Wednesday, October 24, 2012

Skating keeps me sane

Today is one of those days, where time won't go fast enough. I look around and I see people wearing sweaters and holding hands and it's like "Geez, man rub it in my face already.". Obviously 'the grass is greener' does not always apply but what's wrong with wanting someone to skate with, and point out how lame and overly obnoxious tourists are,or just hang out with and count the stars...you know? I'm not by any means desperate, just perplexed as to what I may be doing wrong that I haven't found my 'makes my heart stop, days worth living, skate partner' yet; because sitting home having a glass of wine in the evening is not the way I want to spend them. I feel like I should complete the look by owning about 4 more cats, getting my name monogrammed on everything, and join a book club or something. Dear life....give me a break already.Let's face it...skating keeps me sane..
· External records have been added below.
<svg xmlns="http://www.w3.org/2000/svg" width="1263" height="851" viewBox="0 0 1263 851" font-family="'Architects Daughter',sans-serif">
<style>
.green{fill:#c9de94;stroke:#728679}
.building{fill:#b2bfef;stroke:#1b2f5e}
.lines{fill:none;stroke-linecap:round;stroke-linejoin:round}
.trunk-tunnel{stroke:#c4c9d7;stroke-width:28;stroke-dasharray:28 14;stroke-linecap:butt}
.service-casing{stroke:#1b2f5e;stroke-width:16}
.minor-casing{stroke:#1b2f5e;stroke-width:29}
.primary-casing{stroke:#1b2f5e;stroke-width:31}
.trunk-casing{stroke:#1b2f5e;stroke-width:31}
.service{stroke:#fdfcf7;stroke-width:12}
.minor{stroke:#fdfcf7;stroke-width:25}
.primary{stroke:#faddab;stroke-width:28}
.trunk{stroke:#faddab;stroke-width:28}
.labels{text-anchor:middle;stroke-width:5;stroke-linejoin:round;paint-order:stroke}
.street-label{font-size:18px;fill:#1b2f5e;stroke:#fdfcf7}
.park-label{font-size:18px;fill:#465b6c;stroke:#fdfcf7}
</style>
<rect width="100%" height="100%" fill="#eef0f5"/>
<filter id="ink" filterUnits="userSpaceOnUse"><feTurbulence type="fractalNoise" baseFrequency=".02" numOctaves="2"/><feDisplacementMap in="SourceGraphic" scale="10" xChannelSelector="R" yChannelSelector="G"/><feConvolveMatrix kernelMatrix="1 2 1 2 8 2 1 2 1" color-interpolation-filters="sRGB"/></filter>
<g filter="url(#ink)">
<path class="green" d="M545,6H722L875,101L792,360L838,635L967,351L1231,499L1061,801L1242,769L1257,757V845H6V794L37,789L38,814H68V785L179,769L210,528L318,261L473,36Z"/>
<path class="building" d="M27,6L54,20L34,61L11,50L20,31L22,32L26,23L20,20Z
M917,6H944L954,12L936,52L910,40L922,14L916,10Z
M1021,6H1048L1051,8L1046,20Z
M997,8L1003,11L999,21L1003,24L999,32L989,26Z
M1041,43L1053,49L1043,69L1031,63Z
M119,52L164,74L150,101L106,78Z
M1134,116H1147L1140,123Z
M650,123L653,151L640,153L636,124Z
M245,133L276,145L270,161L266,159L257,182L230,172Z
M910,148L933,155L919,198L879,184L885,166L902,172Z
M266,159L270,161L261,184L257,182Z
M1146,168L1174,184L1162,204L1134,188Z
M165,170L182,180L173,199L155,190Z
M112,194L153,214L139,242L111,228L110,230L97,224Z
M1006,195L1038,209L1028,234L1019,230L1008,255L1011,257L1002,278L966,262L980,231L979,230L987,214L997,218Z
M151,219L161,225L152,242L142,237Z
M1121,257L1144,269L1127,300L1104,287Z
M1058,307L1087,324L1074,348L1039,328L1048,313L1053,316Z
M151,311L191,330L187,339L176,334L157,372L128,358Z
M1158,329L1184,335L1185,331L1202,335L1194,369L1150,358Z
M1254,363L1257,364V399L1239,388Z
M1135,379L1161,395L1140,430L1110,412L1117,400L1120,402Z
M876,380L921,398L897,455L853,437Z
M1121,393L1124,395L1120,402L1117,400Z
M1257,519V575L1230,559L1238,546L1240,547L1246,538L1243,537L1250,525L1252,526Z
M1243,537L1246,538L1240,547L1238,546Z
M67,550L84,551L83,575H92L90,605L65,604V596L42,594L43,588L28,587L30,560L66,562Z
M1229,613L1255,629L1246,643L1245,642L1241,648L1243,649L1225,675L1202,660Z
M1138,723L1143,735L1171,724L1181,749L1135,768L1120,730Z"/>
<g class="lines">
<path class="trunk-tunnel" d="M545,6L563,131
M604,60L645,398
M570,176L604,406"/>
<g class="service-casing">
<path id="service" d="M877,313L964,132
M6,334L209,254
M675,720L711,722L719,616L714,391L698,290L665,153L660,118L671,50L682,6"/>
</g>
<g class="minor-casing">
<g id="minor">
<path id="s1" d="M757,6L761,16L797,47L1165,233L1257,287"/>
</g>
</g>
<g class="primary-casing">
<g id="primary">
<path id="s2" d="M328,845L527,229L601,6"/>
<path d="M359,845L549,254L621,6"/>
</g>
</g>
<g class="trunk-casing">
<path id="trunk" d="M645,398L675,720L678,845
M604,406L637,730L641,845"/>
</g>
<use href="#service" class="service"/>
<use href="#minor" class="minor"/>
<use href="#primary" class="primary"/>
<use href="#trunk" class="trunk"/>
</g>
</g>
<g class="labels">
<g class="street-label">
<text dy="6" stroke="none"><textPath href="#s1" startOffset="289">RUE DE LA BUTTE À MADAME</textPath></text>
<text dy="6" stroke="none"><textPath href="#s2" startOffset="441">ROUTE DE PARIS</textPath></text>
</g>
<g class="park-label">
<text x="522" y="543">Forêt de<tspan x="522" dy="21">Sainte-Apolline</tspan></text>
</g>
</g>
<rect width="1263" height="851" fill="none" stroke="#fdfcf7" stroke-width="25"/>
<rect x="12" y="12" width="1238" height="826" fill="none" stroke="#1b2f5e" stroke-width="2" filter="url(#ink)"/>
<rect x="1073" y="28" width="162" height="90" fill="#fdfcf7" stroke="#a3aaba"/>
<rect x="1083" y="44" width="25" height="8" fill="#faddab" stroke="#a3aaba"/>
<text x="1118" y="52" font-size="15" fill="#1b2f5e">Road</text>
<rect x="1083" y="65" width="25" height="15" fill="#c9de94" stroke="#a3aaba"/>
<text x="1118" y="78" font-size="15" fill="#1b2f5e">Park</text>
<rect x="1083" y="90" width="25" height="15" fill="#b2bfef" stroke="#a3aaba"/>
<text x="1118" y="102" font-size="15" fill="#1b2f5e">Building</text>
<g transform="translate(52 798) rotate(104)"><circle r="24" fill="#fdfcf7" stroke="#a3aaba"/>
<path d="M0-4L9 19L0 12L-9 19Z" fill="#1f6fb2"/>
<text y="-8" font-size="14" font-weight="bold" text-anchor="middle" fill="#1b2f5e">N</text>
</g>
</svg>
Saturday, September 22, 2012

Skating is my therapy

I'm sitting here at almost 1:30 in the morning trying to configure voice mail and thinking about how much my job is irritating me. Update, since last June "he" moved back to the place from which he came. I call him periodically (or his mother rather since that's who usually answers the phone.) I now work at a different gym and am having an early mid-life crisis as I do every birthday since about 4 years ago. I am in a job that is just that a 'job'. It is only gratifying on Monday and Wednesdays when I have my team. I am moody all of the time because of this and feel like this job has defined me, and I refuse to let it. I have a new car since some woman on New Year's eve totaled my last car. I have been trying to get things together to go surfing, and I am about to buy new wheels for the longboard because let's face it, longboarding is my therapy. I hate yoga, it's for yuppies, and I can only run so much before I'm utterly and completely bored. I can skate until my legs turn to jello though. I sit here, almost dosing off to sleep wondering why the 'new' crush isn't working out so well and I think comparatively of the black widow or something along those lines. Am I not approachable enough? Ahh, pfft forget that, I'm a cool kid I'm just overthinking things as I do in my typical behavior. I want so much to relax a little (who am I kidding....i need to relax a lot.)and just go skate as much as I can and remember that for now this prison I mean 'job' is just a means to an end and that there is always something cooler out there just waiting. Until then...I'll just skate.

Monday, May 17, 2010

Remind me that I'm alive

To you my love: Everyday when I see your face I am reminded why I am alive. Your smile makes my heart skip a beat constantly. When I'm near you I feel your light radiate through me like my own personal sunshine. I am never used to the way your smile feels, and I never want to be used to that feeling. I am thankful that you are there painful as it may be that you are not mine. I want nothing more than to love you and give you the world. Thank you for provoking my thoughts though you are never aware that you do. You were put in my life for a reason, to remind me that I'm alive. When everything feels stale and jaded you are there to pick me up and make me smile even when I may not want to. No amount of time could have prepared me for what I would feel like after I fell in love with you but I am certainly glad it happened.

Thursday, March 18, 2010

Ech awful evening awful awful awful

Today started out nice enough. I began working on homework fairly early and had a nice breakfast. I left the house early to go train, and that was interrupted so that might've began my horrid evening. Then during my shift "he" came and asked where something was. My stomach suddenly turned to knots and I just felt nauseated. I can't keep dealing with this in this manner. I've been dealing with it by training and just staying quiet, keeping all of my anger on my training instead of elsewhere. Hopefully tomorrow will be a better training day because today wasn't. I still feel a little off. I'm tired of hearing the "oh you'll find someone better", blah blah blah. Who in the world said I was looking for "someone better". I wasn't looking for anyone when "he" crossed my path. I never am on "the hunt", it's not what I do. So, what now? I guess we will see what tomorrow will bring.

Wednesday, March 3, 2010

What a mess

So i came to work the other day and kept hearing quiet chatter. One of my friends came to me and asked me if i knew where "he" was to which i answered a confused no. Then more people started asking me if i knew where he was as if we were still together and i was supposed to know. Well, he came in sick and looking like death warmed over. I felt horrible and my heart sunk and began to beat out of control. I wanted to say something but what? I love him but i guess i wasn't good enough to be with, so why try and offer and words of consolation, they'll just sound like empty words to him anyway right? So the rest of my night went oddly in terms of thoughts. I tried to stay way out of his way for fear of bumping into him and not having anything to say.

Monday, February 22, 2010

Morning Thoughts

Had computer class this morning and felt very informed afterward. As soon as I came home though, thoughts of him resurfaced and I felt empty again. I hate feeling this way and no one can help me. I feel like I'm drowning and can't find the way to swim towards the light.